___ The data
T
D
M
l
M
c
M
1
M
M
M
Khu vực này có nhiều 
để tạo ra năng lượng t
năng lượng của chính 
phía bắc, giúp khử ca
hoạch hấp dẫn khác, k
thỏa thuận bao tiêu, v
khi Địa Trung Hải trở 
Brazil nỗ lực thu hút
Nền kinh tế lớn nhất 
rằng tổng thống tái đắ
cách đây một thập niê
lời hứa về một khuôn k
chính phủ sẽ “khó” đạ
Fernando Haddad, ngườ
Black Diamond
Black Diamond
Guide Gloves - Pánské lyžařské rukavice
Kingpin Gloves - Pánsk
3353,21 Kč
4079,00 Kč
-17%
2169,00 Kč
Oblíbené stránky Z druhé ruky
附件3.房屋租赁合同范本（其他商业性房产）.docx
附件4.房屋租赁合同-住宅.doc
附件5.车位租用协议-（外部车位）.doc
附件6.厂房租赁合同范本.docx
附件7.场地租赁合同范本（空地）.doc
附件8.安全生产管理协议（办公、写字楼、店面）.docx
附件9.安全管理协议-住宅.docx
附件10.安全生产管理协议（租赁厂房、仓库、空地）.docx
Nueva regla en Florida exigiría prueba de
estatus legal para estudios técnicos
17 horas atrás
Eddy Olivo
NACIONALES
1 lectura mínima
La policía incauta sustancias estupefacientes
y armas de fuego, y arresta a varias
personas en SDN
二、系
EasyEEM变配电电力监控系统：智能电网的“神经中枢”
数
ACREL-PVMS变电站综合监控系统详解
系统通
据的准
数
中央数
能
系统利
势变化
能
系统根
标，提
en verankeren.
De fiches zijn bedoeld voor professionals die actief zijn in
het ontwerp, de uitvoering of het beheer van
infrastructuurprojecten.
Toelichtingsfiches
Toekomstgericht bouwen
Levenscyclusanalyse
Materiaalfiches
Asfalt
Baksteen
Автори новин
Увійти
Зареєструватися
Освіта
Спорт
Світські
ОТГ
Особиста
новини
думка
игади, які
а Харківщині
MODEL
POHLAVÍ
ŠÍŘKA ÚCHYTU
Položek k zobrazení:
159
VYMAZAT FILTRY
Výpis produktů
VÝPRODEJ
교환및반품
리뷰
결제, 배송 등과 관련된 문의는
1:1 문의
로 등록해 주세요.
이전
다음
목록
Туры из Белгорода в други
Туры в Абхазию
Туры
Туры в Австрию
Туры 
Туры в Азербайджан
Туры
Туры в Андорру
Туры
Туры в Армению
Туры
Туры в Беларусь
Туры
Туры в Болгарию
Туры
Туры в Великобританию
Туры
______
[What the task asks]
Beginning with the line that has "personas en SDN", set down every line of the entries above through the final one, unchanged.

[Solution for this task]
personas en SDN
二、系
EasyEEM变配电电力监控系统：智能电网的“神经中枢”
数
ACREL-PVMS变电站综合监控系统详解
系统通
据的准
数
中央数
能
系统利
势变化
能
系统根
标，提
en verankeren.
De fiches zijn bedoeld voor professionals die actief zijn in
het ontwerp, de uitvoering of het beheer van
infrastructuurprojecten.
Toelichtingsfiches
Toekomstgericht bouwen
Levenscyclusanalyse
Materiaalfiches
Asfalt
Baksteen
Автори новин
Увійти
Зареєструватися
Освіта
Спорт
Світські
ОТГ
Особиста
новини
думка
игади, які
а Харківщині
MODEL
POHLAVÍ
ŠÍŘKA ÚCHYTU
Položek k zobrazení:
159
VYMAZAT FILTRY
Výpis produktů
VÝPRODEJ
교환및반품
리뷰
결제, 배송 등과 관련된 문의는
1:1 문의
로 등록해 주세요.
이전
다음
목록
Туры из Белгорода в други
Туры в Абхазию
Туры
Туры в Австрию
Туры 
Туры в Азербайджан
Туры
Туры в Андорру
Туры
Туры в Армению
Туры
Туры в Беларусь
Туры
Туры в Болгарию
Туры
Туры в Великобританию
Туры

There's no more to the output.